Andrew had always assumed he’d end up in a boat of his making on the lake with his own sons.

“You’re right,” he finally said. “I shouldn’t have left it unfinished all these years.”

“It’s just a boat,” Connor said and Andrew knew his son was trying to steer them back out of the gray area. But there was no point in trying to steer clear of stormy weather. Not when it would find you no matter how hard you tried to hide from it.

“No, it wasn’t just a boat. I loved to sail. It was what I was going to do, build boats and sail them. I was going to sail around the world.”

“Why the hell didn’t you come back then?”

“God, I wish I had come back, wish I could change everything, but I was just too much of a coward to face up to my mistakes.”

“I get it you had a thing with Isabel, but who cares. You could have come anyway with Mom. You could have spent time with me and Sam. You could have taught us to sail instead of Grandpa.”

“It wasn’t that simple.”

“I don’t see how it could have been any simpler. You had a wife and kids who needed you.”

“I was going to marry Isabel,” Andrew confessed before he could grab the words back. “As soon as she graduated from high school, while we were both in college, we were going to be together. Instead I got your mother pregnant.

One stupid, drunken night.
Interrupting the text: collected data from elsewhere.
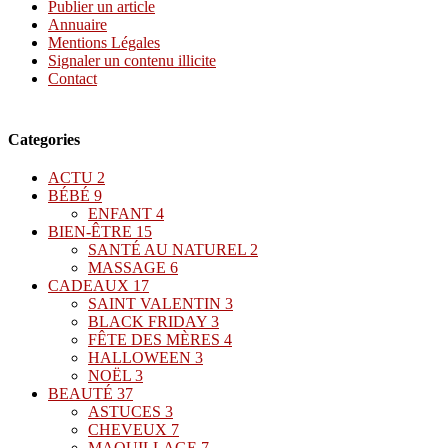
Publier un article
Annuaire
Mentions Légales
Signaler un contenu illicite
Contact
Categories
ACTU
2
BÉBÉ
9
ENFANT
4
BIEN-ÊTRE
15
SANTÉ AU NATUREL
2
MASSAGE
6
CADEAUX
17
SAINT VALENTIN
3
BLACK FRIDAY
3
FÊTE DES MÈRES
4
HALLOWEEN
3
NOËL
3
BEAUTÉ
37
ASTUCES
3
CHEVEUX
7
MAQUILLAGE
7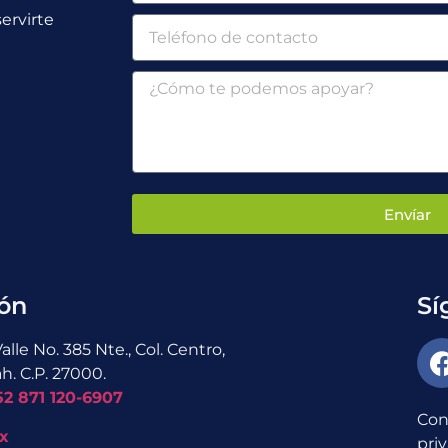
ervirte
Envíar
ón
Sí
alle No. 385 Nte., Col. Centro,
h. C.P. 27000.
52 871 120-6907
Con
x
pri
And just like that I screwed up everyone’s lives.”

Realization dawned in his son’s eyes, and then a rage Andrew’d yet to see, even those first days in the hospital bed when Connor’s frustration had been a palpable thing.

“Mom was pregnant with Sam? That’s why you married her?”

“I wouldn’t have married her if I didn’t have feelings for her.”

“But you never loved her like you loved Isabel, did you?”

Andrew knew he’d have to work like crazy to make his son understand. “I never wanted your mother to feel like she was second best. And when she got pregnant, neither of us could just go our separate ways and make the best of it. It wasn’t the way either of us had been raised. It wasn’t the right thing to do. We made the decision together to put a ring on each other’s fingers and we tried like hell to make it work. We didn’t want Sam — or you — to grow up in a broken home.”

“You made the wrong choice.”

“I know that now,” he tried to say, but Connor cut him off.

“You never gave a damn about any of us, did you?”